Announcer: "And I introduce to you the next president, Mitt Romney."
It's the primary season in Iowa and candidates, like former Massachussetts Governor Mitt Romney, are traveling the state courting Republican voters.
Iowa is unique in American politics, as the first state to choose among presidential candidates in each party. Thirteen of the last 14 major-party nominees started with a win in Iowa.Iowans take that role very seriously. Mitt Romney, who is leading polls of likely Republican caucus goers, was greeted by a crowded room at 7:30 on a chilly weekday morning.
He said to the crowd, "Now if someone asked you, 'What does the Republican Party stand for?' One word -- you might say freedom. You might say values. Strength is the word I might use."
Iowans often say you need to see a candidate at least four times before you decide if you are going to vote for them. They approach a presidential candidate as if they are buying a new car. They like to kick the tires, get behind the wheel, and see how it drives.

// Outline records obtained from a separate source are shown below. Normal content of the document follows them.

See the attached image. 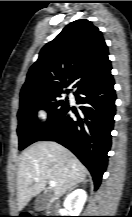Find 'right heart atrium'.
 Wrapping results in <instances>:
<instances>
[{"instance_id":"obj_1","label":"right heart atrium","mask_w":132,"mask_h":217,"mask_svg":"<svg viewBox=\"0 0 132 217\" xmlns=\"http://www.w3.org/2000/svg\"><path fill=\"white\" fill-rule=\"evenodd\" d=\"M39 116L42 122L46 123L49 119V111L46 108L42 107L39 109Z\"/></svg>"}]
</instances>
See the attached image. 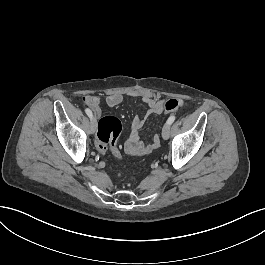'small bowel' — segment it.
Returning a JSON list of instances; mask_svg holds the SVG:
<instances>
[{
	"label": "small bowel",
	"instance_id": "c3829d8e",
	"mask_svg": "<svg viewBox=\"0 0 265 265\" xmlns=\"http://www.w3.org/2000/svg\"><path fill=\"white\" fill-rule=\"evenodd\" d=\"M123 99L124 97L121 93L113 92L107 96L106 103L110 107H115L121 104ZM80 100L83 103L87 102L96 116H99L102 113V110L100 109V98L98 96H87L86 94H83L80 97ZM141 100L147 106V111L141 119L133 122L131 135L125 145L126 152L132 156L148 155L160 145V139L157 135L153 137L151 143H144L141 141L138 132L149 117L163 113L164 101L152 97L149 94L142 95ZM180 105H183L182 101H180Z\"/></svg>",
	"mask_w": 265,
	"mask_h": 265
}]
</instances>
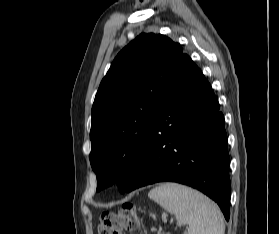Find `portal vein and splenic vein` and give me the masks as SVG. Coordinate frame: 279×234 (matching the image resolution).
<instances>
[{
    "label": "portal vein and splenic vein",
    "mask_w": 279,
    "mask_h": 234,
    "mask_svg": "<svg viewBox=\"0 0 279 234\" xmlns=\"http://www.w3.org/2000/svg\"><path fill=\"white\" fill-rule=\"evenodd\" d=\"M155 230H156V228H155V227H152V228H151V231H155Z\"/></svg>",
    "instance_id": "portal-vein-and-splenic-vein-1"
}]
</instances>
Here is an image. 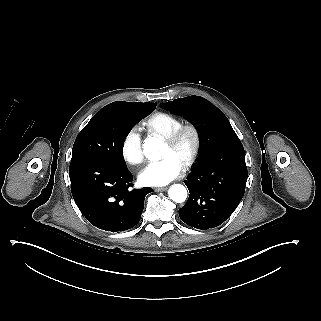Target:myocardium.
<instances>
[{
  "label": "myocardium",
  "instance_id": "obj_1",
  "mask_svg": "<svg viewBox=\"0 0 321 321\" xmlns=\"http://www.w3.org/2000/svg\"><path fill=\"white\" fill-rule=\"evenodd\" d=\"M187 136L191 137V146L187 151H184L183 142ZM162 138L173 151L183 154L184 169H189L193 166L200 155L202 147V136L197 125L194 123L183 124L170 135Z\"/></svg>",
  "mask_w": 321,
  "mask_h": 321
}]
</instances>
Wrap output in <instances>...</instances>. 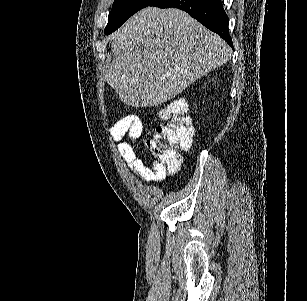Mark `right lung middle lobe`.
<instances>
[{
	"mask_svg": "<svg viewBox=\"0 0 307 301\" xmlns=\"http://www.w3.org/2000/svg\"><path fill=\"white\" fill-rule=\"evenodd\" d=\"M155 1L156 0H115L113 8L108 16L105 34H111L134 13L142 8L150 6Z\"/></svg>",
	"mask_w": 307,
	"mask_h": 301,
	"instance_id": "1",
	"label": "right lung middle lobe"
}]
</instances>
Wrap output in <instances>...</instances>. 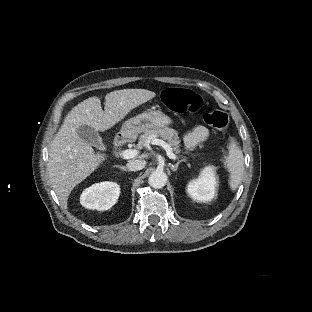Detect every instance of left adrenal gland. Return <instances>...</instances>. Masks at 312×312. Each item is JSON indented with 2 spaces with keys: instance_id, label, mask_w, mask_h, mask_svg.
Returning a JSON list of instances; mask_svg holds the SVG:
<instances>
[{
  "instance_id": "1",
  "label": "left adrenal gland",
  "mask_w": 312,
  "mask_h": 312,
  "mask_svg": "<svg viewBox=\"0 0 312 312\" xmlns=\"http://www.w3.org/2000/svg\"><path fill=\"white\" fill-rule=\"evenodd\" d=\"M183 161V159L181 161H179L176 165H171L169 164V167L172 171L176 172L178 170V167L180 165V163Z\"/></svg>"
}]
</instances>
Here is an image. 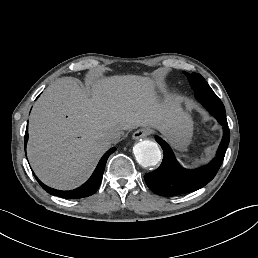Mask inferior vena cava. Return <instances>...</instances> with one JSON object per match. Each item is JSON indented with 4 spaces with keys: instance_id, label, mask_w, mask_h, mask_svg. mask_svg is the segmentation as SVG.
<instances>
[{
    "instance_id": "1",
    "label": "inferior vena cava",
    "mask_w": 258,
    "mask_h": 258,
    "mask_svg": "<svg viewBox=\"0 0 258 258\" xmlns=\"http://www.w3.org/2000/svg\"><path fill=\"white\" fill-rule=\"evenodd\" d=\"M121 138V134L118 131H111L108 132L106 136V140L109 141L110 143H117Z\"/></svg>"
}]
</instances>
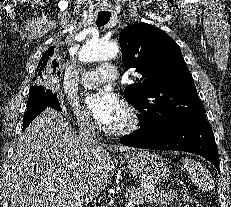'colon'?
I'll use <instances>...</instances> for the list:
<instances>
[{"label":"colon","mask_w":231,"mask_h":207,"mask_svg":"<svg viewBox=\"0 0 231 207\" xmlns=\"http://www.w3.org/2000/svg\"><path fill=\"white\" fill-rule=\"evenodd\" d=\"M184 207H202V206L196 199L187 196L184 202Z\"/></svg>","instance_id":"obj_1"}]
</instances>
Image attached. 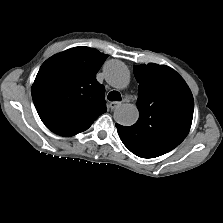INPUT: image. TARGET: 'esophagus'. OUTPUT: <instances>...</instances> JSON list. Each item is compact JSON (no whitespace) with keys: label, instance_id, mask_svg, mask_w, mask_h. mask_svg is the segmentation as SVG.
<instances>
[{"label":"esophagus","instance_id":"esophagus-1","mask_svg":"<svg viewBox=\"0 0 223 223\" xmlns=\"http://www.w3.org/2000/svg\"><path fill=\"white\" fill-rule=\"evenodd\" d=\"M121 103L120 102H111L109 104V107L111 110H114L115 108H117Z\"/></svg>","mask_w":223,"mask_h":223}]
</instances>
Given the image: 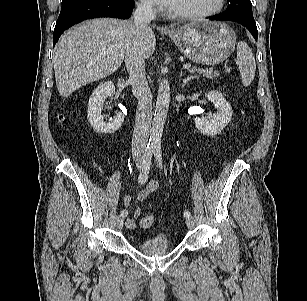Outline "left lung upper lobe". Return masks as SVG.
<instances>
[{"instance_id":"left-lung-upper-lobe-1","label":"left lung upper lobe","mask_w":307,"mask_h":301,"mask_svg":"<svg viewBox=\"0 0 307 301\" xmlns=\"http://www.w3.org/2000/svg\"><path fill=\"white\" fill-rule=\"evenodd\" d=\"M227 9L222 13L227 16H243L253 18L250 0H228Z\"/></svg>"}]
</instances>
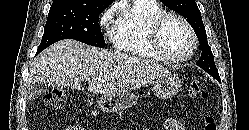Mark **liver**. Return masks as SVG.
Returning <instances> with one entry per match:
<instances>
[{
	"label": "liver",
	"mask_w": 249,
	"mask_h": 130,
	"mask_svg": "<svg viewBox=\"0 0 249 130\" xmlns=\"http://www.w3.org/2000/svg\"><path fill=\"white\" fill-rule=\"evenodd\" d=\"M170 74L157 62L140 56L86 46L75 40L59 41L41 52L31 65L28 86L40 82L111 95L127 93Z\"/></svg>",
	"instance_id": "1"
}]
</instances>
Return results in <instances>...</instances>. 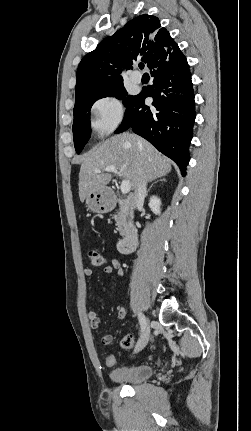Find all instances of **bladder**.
Segmentation results:
<instances>
[{
  "mask_svg": "<svg viewBox=\"0 0 251 431\" xmlns=\"http://www.w3.org/2000/svg\"><path fill=\"white\" fill-rule=\"evenodd\" d=\"M153 374V368L147 364L115 368L110 371L109 377L113 382L136 384L148 379Z\"/></svg>",
  "mask_w": 251,
  "mask_h": 431,
  "instance_id": "31cf9c89",
  "label": "bladder"
}]
</instances>
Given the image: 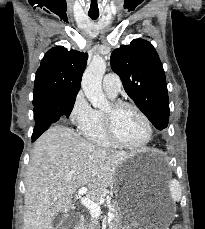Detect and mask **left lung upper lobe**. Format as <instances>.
<instances>
[{"mask_svg": "<svg viewBox=\"0 0 205 229\" xmlns=\"http://www.w3.org/2000/svg\"><path fill=\"white\" fill-rule=\"evenodd\" d=\"M111 67L128 96L159 130L168 126L169 102L162 63L153 45L134 39L111 54Z\"/></svg>", "mask_w": 205, "mask_h": 229, "instance_id": "5c2ea615", "label": "left lung upper lobe"}]
</instances>
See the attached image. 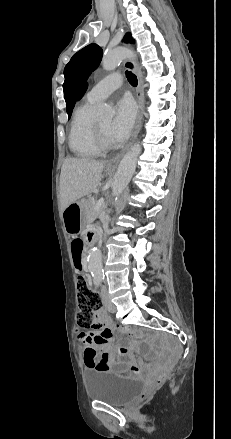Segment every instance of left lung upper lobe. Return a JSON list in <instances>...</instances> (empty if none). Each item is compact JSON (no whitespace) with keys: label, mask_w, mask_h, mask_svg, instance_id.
<instances>
[{"label":"left lung upper lobe","mask_w":231,"mask_h":439,"mask_svg":"<svg viewBox=\"0 0 231 439\" xmlns=\"http://www.w3.org/2000/svg\"><path fill=\"white\" fill-rule=\"evenodd\" d=\"M124 42H134L129 33L125 35ZM101 58V47L97 44H89L74 54L70 62L66 65L64 69L65 81L63 89L69 118L80 89L89 75L99 66Z\"/></svg>","instance_id":"5c2ea615"}]
</instances>
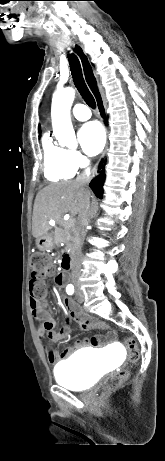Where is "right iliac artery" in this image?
<instances>
[{"instance_id":"1","label":"right iliac artery","mask_w":165,"mask_h":461,"mask_svg":"<svg viewBox=\"0 0 165 461\" xmlns=\"http://www.w3.org/2000/svg\"><path fill=\"white\" fill-rule=\"evenodd\" d=\"M66 292H67L69 295H72L73 292H74V287H73V285H68L67 288H66Z\"/></svg>"}]
</instances>
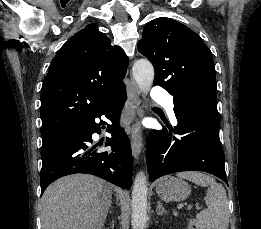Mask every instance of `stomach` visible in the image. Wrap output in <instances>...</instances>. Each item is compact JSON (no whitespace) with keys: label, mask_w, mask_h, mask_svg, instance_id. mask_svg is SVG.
<instances>
[{"label":"stomach","mask_w":261,"mask_h":229,"mask_svg":"<svg viewBox=\"0 0 261 229\" xmlns=\"http://www.w3.org/2000/svg\"><path fill=\"white\" fill-rule=\"evenodd\" d=\"M156 193L161 201H165V203H171V201L180 203V201L188 199L191 189L190 185L185 181H181V179L163 177L156 183Z\"/></svg>","instance_id":"stomach-1"}]
</instances>
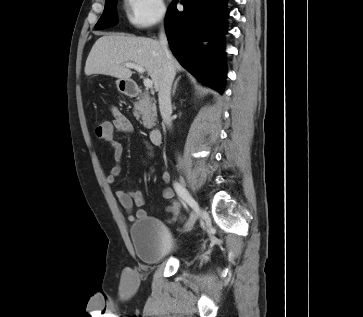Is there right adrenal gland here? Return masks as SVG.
<instances>
[{"label":"right adrenal gland","instance_id":"1","mask_svg":"<svg viewBox=\"0 0 363 317\" xmlns=\"http://www.w3.org/2000/svg\"><path fill=\"white\" fill-rule=\"evenodd\" d=\"M180 78H181V76H179V77L175 80V82H174L173 90H172V95H173V96L175 95L176 88H177V84H178V82H179Z\"/></svg>","mask_w":363,"mask_h":317}]
</instances>
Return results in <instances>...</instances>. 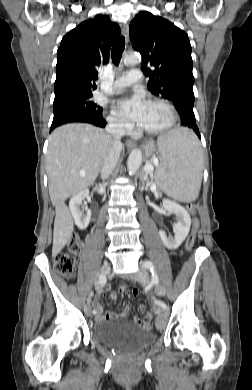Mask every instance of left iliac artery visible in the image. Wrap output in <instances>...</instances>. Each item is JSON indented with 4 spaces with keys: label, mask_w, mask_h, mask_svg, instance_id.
Instances as JSON below:
<instances>
[{
    "label": "left iliac artery",
    "mask_w": 252,
    "mask_h": 390,
    "mask_svg": "<svg viewBox=\"0 0 252 390\" xmlns=\"http://www.w3.org/2000/svg\"><path fill=\"white\" fill-rule=\"evenodd\" d=\"M143 266L145 268H147L148 270H150V272L152 274V283L155 284V285H158L159 277H158V275H157V273L155 271L153 263L151 261H149V260H146V261L143 262ZM156 304H158L163 309H167V305L163 301H156Z\"/></svg>",
    "instance_id": "obj_1"
}]
</instances>
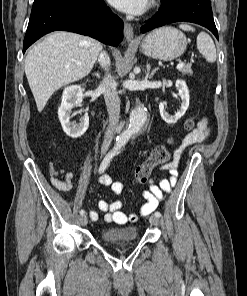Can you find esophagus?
Returning <instances> with one entry per match:
<instances>
[{
	"label": "esophagus",
	"instance_id": "1",
	"mask_svg": "<svg viewBox=\"0 0 247 296\" xmlns=\"http://www.w3.org/2000/svg\"><path fill=\"white\" fill-rule=\"evenodd\" d=\"M124 36L126 40L130 43H135L137 41L134 37L133 27L130 23H124Z\"/></svg>",
	"mask_w": 247,
	"mask_h": 296
}]
</instances>
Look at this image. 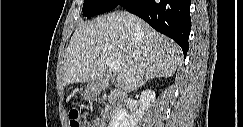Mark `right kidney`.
<instances>
[{"label": "right kidney", "instance_id": "obj_1", "mask_svg": "<svg viewBox=\"0 0 243 127\" xmlns=\"http://www.w3.org/2000/svg\"><path fill=\"white\" fill-rule=\"evenodd\" d=\"M155 92L151 89L144 90L140 95V107L132 115L126 109L118 110L111 118L109 127H135L147 111L155 102Z\"/></svg>", "mask_w": 243, "mask_h": 127}]
</instances>
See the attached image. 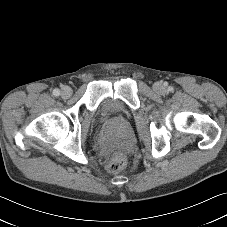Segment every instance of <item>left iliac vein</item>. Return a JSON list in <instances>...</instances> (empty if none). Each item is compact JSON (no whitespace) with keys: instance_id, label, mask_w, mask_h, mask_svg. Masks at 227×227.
Returning <instances> with one entry per match:
<instances>
[{"instance_id":"obj_1","label":"left iliac vein","mask_w":227,"mask_h":227,"mask_svg":"<svg viewBox=\"0 0 227 227\" xmlns=\"http://www.w3.org/2000/svg\"><path fill=\"white\" fill-rule=\"evenodd\" d=\"M154 90H155L156 92H158V93L164 92V88H163V86H162L160 83H156V84L154 85Z\"/></svg>"}]
</instances>
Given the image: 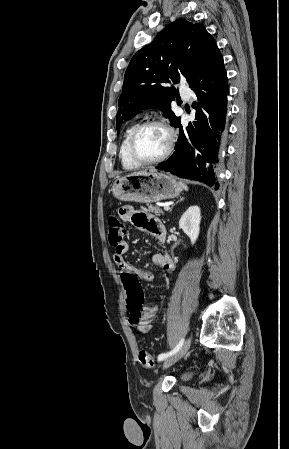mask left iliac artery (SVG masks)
<instances>
[{"label":"left iliac artery","mask_w":289,"mask_h":449,"mask_svg":"<svg viewBox=\"0 0 289 449\" xmlns=\"http://www.w3.org/2000/svg\"><path fill=\"white\" fill-rule=\"evenodd\" d=\"M183 343H184V338H182V339L179 341V343L176 345V347H175L173 350H171V351H169V352H166V353L160 354V355L158 356V360H159V361H162V360H164V359H166V358L172 356L173 354H175V353L182 347Z\"/></svg>","instance_id":"44dca946"}]
</instances>
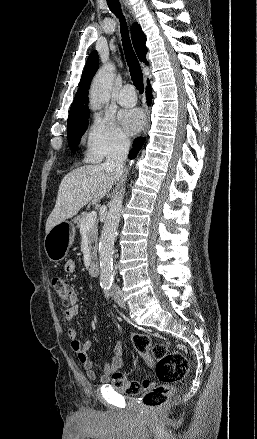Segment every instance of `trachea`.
Instances as JSON below:
<instances>
[{"mask_svg": "<svg viewBox=\"0 0 257 439\" xmlns=\"http://www.w3.org/2000/svg\"><path fill=\"white\" fill-rule=\"evenodd\" d=\"M110 10L119 18L121 26L122 44L126 57V61L129 66L131 79L135 87L140 93H143V74L139 64V61L133 51L127 23L125 17L122 14L120 2L118 0H107Z\"/></svg>", "mask_w": 257, "mask_h": 439, "instance_id": "obj_1", "label": "trachea"}]
</instances>
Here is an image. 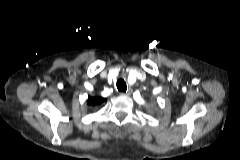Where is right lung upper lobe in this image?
Listing matches in <instances>:
<instances>
[{
  "label": "right lung upper lobe",
  "instance_id": "obj_1",
  "mask_svg": "<svg viewBox=\"0 0 240 160\" xmlns=\"http://www.w3.org/2000/svg\"><path fill=\"white\" fill-rule=\"evenodd\" d=\"M104 100L105 99H103L101 97H92V98H89L87 102L89 105H96V104H100Z\"/></svg>",
  "mask_w": 240,
  "mask_h": 160
}]
</instances>
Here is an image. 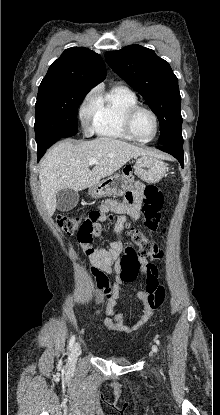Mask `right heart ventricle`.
<instances>
[{"mask_svg":"<svg viewBox=\"0 0 220 415\" xmlns=\"http://www.w3.org/2000/svg\"><path fill=\"white\" fill-rule=\"evenodd\" d=\"M138 104L134 92L125 87H113L94 97L93 130L101 137L130 141L124 127L126 111Z\"/></svg>","mask_w":220,"mask_h":415,"instance_id":"right-heart-ventricle-1","label":"right heart ventricle"}]
</instances>
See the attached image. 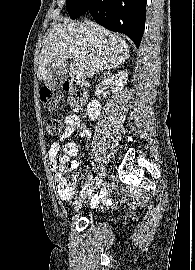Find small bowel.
Here are the masks:
<instances>
[{
	"instance_id": "obj_1",
	"label": "small bowel",
	"mask_w": 195,
	"mask_h": 270,
	"mask_svg": "<svg viewBox=\"0 0 195 270\" xmlns=\"http://www.w3.org/2000/svg\"><path fill=\"white\" fill-rule=\"evenodd\" d=\"M65 123V129L61 136V140H64L74 133H78L81 138H89L90 132L85 126V124L82 122L81 118L77 115L69 114L64 119ZM59 152V144L57 142H53L51 146L48 149V158H49V164L52 172L55 171L57 167V155ZM79 167L78 161H72L71 162V168L73 171L77 170ZM74 190L72 189L67 194H59L60 198L63 200H69L73 197ZM99 202V196H95L93 198V204H97Z\"/></svg>"
}]
</instances>
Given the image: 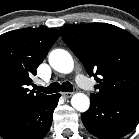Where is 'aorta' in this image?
<instances>
[{
	"mask_svg": "<svg viewBox=\"0 0 139 139\" xmlns=\"http://www.w3.org/2000/svg\"><path fill=\"white\" fill-rule=\"evenodd\" d=\"M50 66L64 74H68L73 70L74 62L72 56L63 49L53 50L49 54ZM71 105L79 112H86L90 106V100L87 95L83 93H76L71 98Z\"/></svg>",
	"mask_w": 139,
	"mask_h": 139,
	"instance_id": "1",
	"label": "aorta"
}]
</instances>
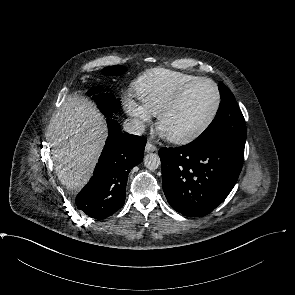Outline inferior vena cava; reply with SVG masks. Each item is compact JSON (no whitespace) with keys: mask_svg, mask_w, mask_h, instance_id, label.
Instances as JSON below:
<instances>
[{"mask_svg":"<svg viewBox=\"0 0 295 295\" xmlns=\"http://www.w3.org/2000/svg\"><path fill=\"white\" fill-rule=\"evenodd\" d=\"M123 128L127 133L133 135H142L145 131V125L139 119H126Z\"/></svg>","mask_w":295,"mask_h":295,"instance_id":"602c4592","label":"inferior vena cava"}]
</instances>
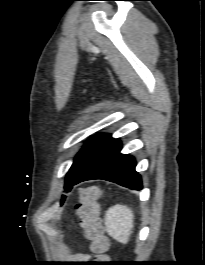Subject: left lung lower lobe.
Returning a JSON list of instances; mask_svg holds the SVG:
<instances>
[{"mask_svg":"<svg viewBox=\"0 0 205 265\" xmlns=\"http://www.w3.org/2000/svg\"><path fill=\"white\" fill-rule=\"evenodd\" d=\"M121 142L113 140L73 181L72 186L86 180L103 179L134 190L142 189L132 156L121 154Z\"/></svg>","mask_w":205,"mask_h":265,"instance_id":"0a47b994","label":"left lung lower lobe"}]
</instances>
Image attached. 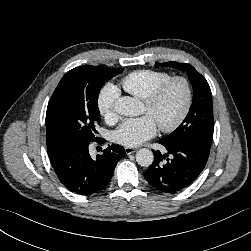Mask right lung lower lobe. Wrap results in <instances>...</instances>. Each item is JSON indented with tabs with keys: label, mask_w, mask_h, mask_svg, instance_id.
Here are the masks:
<instances>
[{
	"label": "right lung lower lobe",
	"mask_w": 251,
	"mask_h": 251,
	"mask_svg": "<svg viewBox=\"0 0 251 251\" xmlns=\"http://www.w3.org/2000/svg\"><path fill=\"white\" fill-rule=\"evenodd\" d=\"M94 141L71 139L61 141L48 153L51 165L62 184L80 195L104 190L112 178L117 162L126 156L120 145H109L92 158L89 145ZM100 142V140H96Z\"/></svg>",
	"instance_id": "1"
}]
</instances>
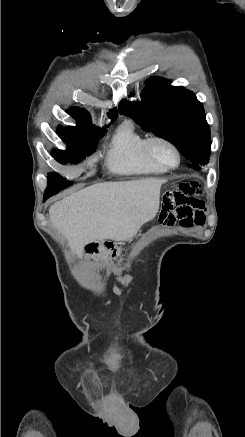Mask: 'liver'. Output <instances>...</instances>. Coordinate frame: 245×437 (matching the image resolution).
Returning a JSON list of instances; mask_svg holds the SVG:
<instances>
[{
  "label": "liver",
  "mask_w": 245,
  "mask_h": 437,
  "mask_svg": "<svg viewBox=\"0 0 245 437\" xmlns=\"http://www.w3.org/2000/svg\"><path fill=\"white\" fill-rule=\"evenodd\" d=\"M163 183L146 178L86 187L55 202L49 209L50 221L82 258L87 243L134 238L156 216Z\"/></svg>",
  "instance_id": "1"
}]
</instances>
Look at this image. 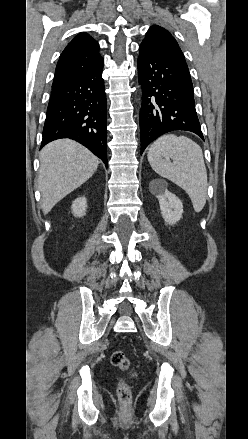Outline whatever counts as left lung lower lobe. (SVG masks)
I'll return each mask as SVG.
<instances>
[{"mask_svg": "<svg viewBox=\"0 0 248 439\" xmlns=\"http://www.w3.org/2000/svg\"><path fill=\"white\" fill-rule=\"evenodd\" d=\"M139 51L141 154L152 141L174 130L191 131L204 140L185 60L143 43Z\"/></svg>", "mask_w": 248, "mask_h": 439, "instance_id": "obj_1", "label": "left lung lower lobe"}]
</instances>
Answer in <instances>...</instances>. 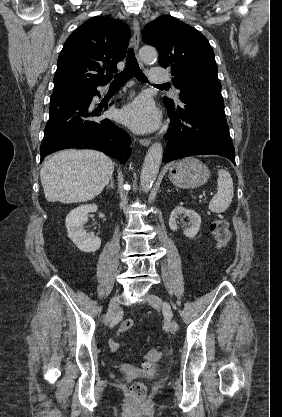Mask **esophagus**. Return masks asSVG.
Here are the masks:
<instances>
[{
	"instance_id": "34e87169",
	"label": "esophagus",
	"mask_w": 282,
	"mask_h": 417,
	"mask_svg": "<svg viewBox=\"0 0 282 417\" xmlns=\"http://www.w3.org/2000/svg\"><path fill=\"white\" fill-rule=\"evenodd\" d=\"M139 37H140V25L138 20L134 18L133 20V46L135 53L137 54L139 48ZM150 139L141 138L139 139V143L144 147H148L150 145Z\"/></svg>"
}]
</instances>
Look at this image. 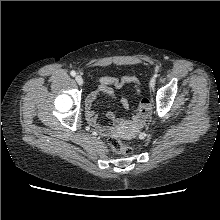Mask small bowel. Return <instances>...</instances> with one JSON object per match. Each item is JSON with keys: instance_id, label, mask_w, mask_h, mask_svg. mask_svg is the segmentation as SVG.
I'll return each instance as SVG.
<instances>
[{"instance_id": "1", "label": "small bowel", "mask_w": 220, "mask_h": 220, "mask_svg": "<svg viewBox=\"0 0 220 220\" xmlns=\"http://www.w3.org/2000/svg\"><path fill=\"white\" fill-rule=\"evenodd\" d=\"M127 84L131 85L134 88L137 95L140 96L142 94L141 83L133 75H125L121 78L105 76V77L100 78L97 91L90 94L85 100V117H86L87 122L91 126L96 128L103 135L109 132V127L99 122L98 117L92 108L93 101L100 95H108V96L113 97L114 88L119 89ZM145 99L146 98H142L140 101V104L137 110V116L142 115V108H143L142 102ZM119 104L123 109L129 108V102L125 97L120 98ZM108 118L110 120H114L115 116L113 113H109Z\"/></svg>"}]
</instances>
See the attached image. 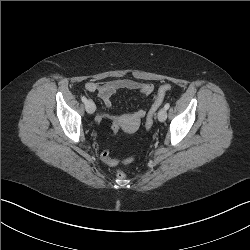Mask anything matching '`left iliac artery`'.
Here are the masks:
<instances>
[{
  "mask_svg": "<svg viewBox=\"0 0 250 250\" xmlns=\"http://www.w3.org/2000/svg\"><path fill=\"white\" fill-rule=\"evenodd\" d=\"M169 107H170V104H169V103H166L165 106H164V108H165L166 110L169 109Z\"/></svg>",
  "mask_w": 250,
  "mask_h": 250,
  "instance_id": "left-iliac-artery-1",
  "label": "left iliac artery"
}]
</instances>
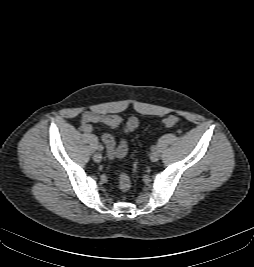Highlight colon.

Iowans are used to being courted but don't give their votes easily. Mitt Romney is the fourth candidate Larry and Georgia Speed have seen this year. They have not made any firm commitments, but say, "We can't decide that. We have a year yet! We're looking at other candidates -- Republicans."
Iowa is an agricultural state with many small towns, like Waukee outside of Des Moines. All over the state, county party committees are beginning to plan for their caucuses.
Iowans do not vote like the rest of the country. On caucus night, they gather in town halls, school gymnasiums and homes. Backers of each candidate cluster into separate groups, to tabulate the support in each local caucus. Here, the Dallas County Republican Party is gathering to discuss plans for caucus night.
When we asked County Chairman Mitch Hambleton what was important to the Dallas County Republicans in this election, he said, "I think the Republican Party is focusing too much on some of the social issues. Certainly we are not all going to agree on everything. We need to look at getting back to the basic precepts of being Republican -- fiscal responsibility, keeping taxes down, providing opportunities for people in the country."
Iowa Republicans will caucus on the evening of January 3rd, 2008. The state's Democrats recently agreed to the same night. After Wyoming set its primary election on January fifth, Iowans advanced their event 11 days from the original schedule -- so that they could preserve their role as the first to choose among presidential candidates.